How to slove blocking?

Since the main thread is blocking sensitive, obviously, we should delegate blocking jobs to other threads.

The nginx provides the thread pool, which is originally used for serving static files more efficiently. I wrap them in lua, so that you could use nonblocking API to execute blocking stuff.

I contribute my works to OpenResty official, that is ngx.run_worker_thread() API:

https://github.com/openresty/lua-nginx-module#ngxrun_worker_thread

Each thread in the thread pool would be associated an individual luajit vm. ngx.run_worker_thread() would send the task to one thread to get executed, yield the coroutine, and when the task get done, it would resume the coroutine.

This API sloves blocking headaches for many companys.

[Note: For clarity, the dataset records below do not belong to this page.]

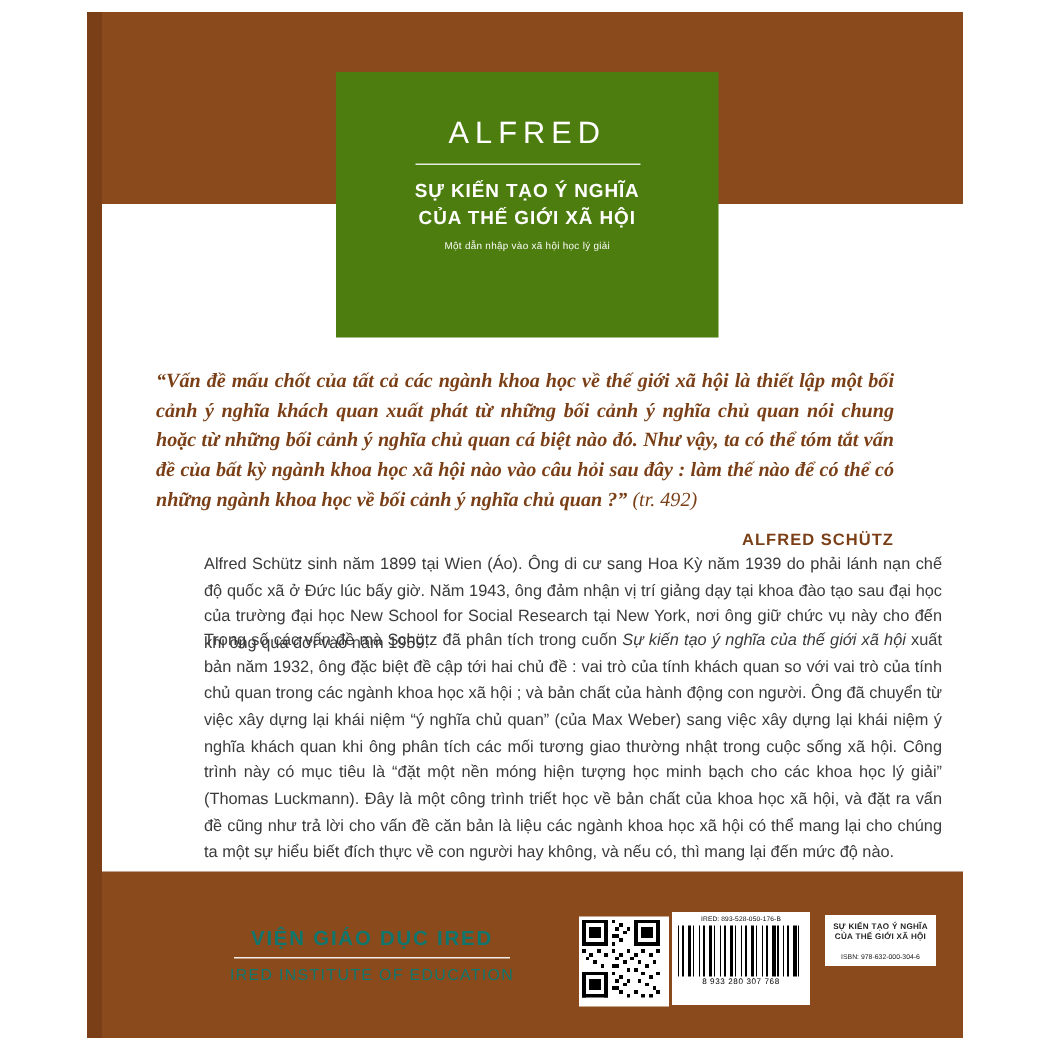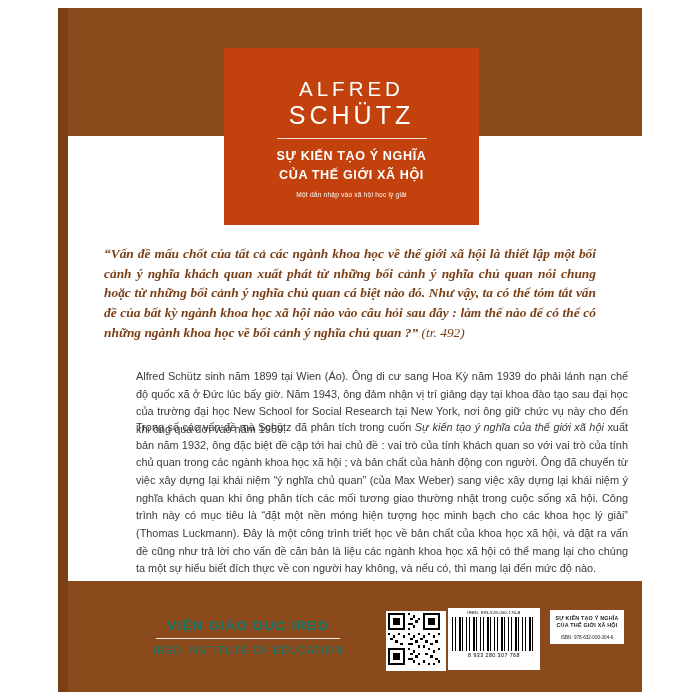"ALFRED" .plate { background: #c2410c -> #4d7c0f }
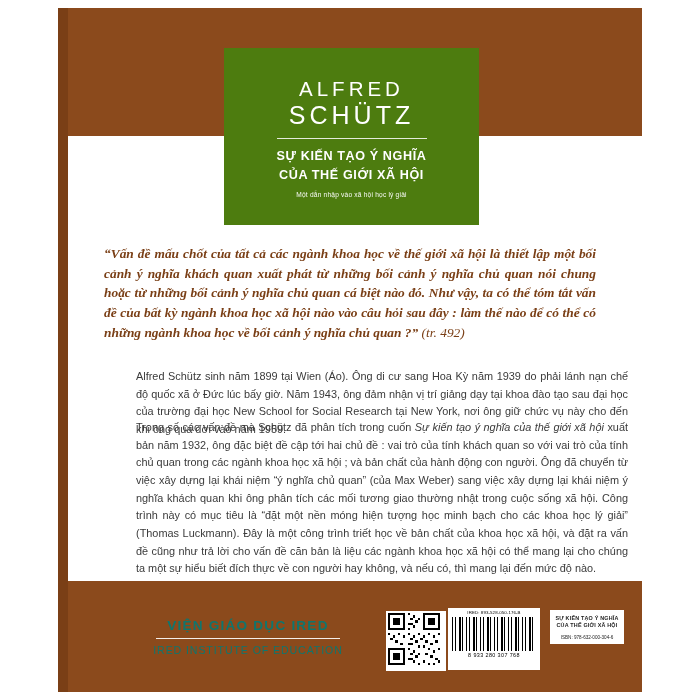"SCHÜTZ" div.author-line2 { html: <div>SCHÜTZ</div> -> none }
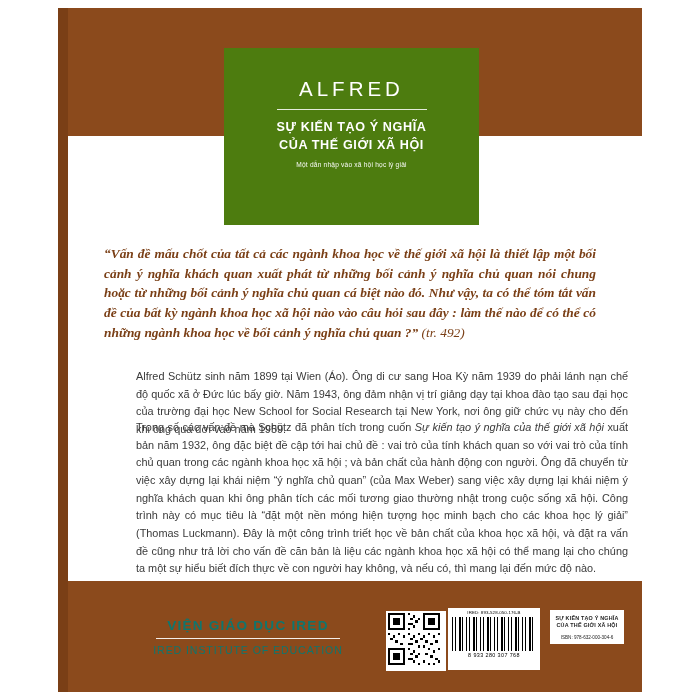"ALFRED SCHÜTZ" div.quote-attrib { html: none -> <div>ALFRED SCHÜTZ</div> }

However, it’s far from perfect:

  • the lua vm allocation is random, for each execution, you get a brand new environment, so no way to cache resident resources, e.g. keepalive tcp connection. Every time, you need to init everything.
  • the throughput is limited by the number of the thread pool, and context switch overhead can not be ignored.
  • only small parts (string, hashing, shared dict) of ngx APIs could be used in the separate luajit vm

Could we make a perfect way? So that we could both relax the main thread and make use of ecosystem from other mainstream programming languages?

The answer is lua-resty-nonblocking-ffi library. It provides an efficient, generic and noblocking API to do hybrid programming in openresty with mainstream languages (Go, Python, Java, etc.).

Features:

  • simple but extensible interface, supports any C ABI compliant language
  • once and for all, no need to write C/Lua codes to do coupling anymore
  • high performance, 3~4 times faster than unix domain socket way
  • shim for python/java, once and for all
  • any serialization message format you like

This library has been used successfully by several commercial companies for over two years. My customers come from different domains, including AI, IOT, Edge computing.

I would open source this library in near future, please stay tuned.

Conclusion

The blocking is nginx specific issue. Be aware of it, otherwise, you would not benefit high performance from OpenResty.

For the time being, use ngx.run_worker_thread() to offload your blocking tasks. In future, lua-resty-nonblocking-ffi is your best choice.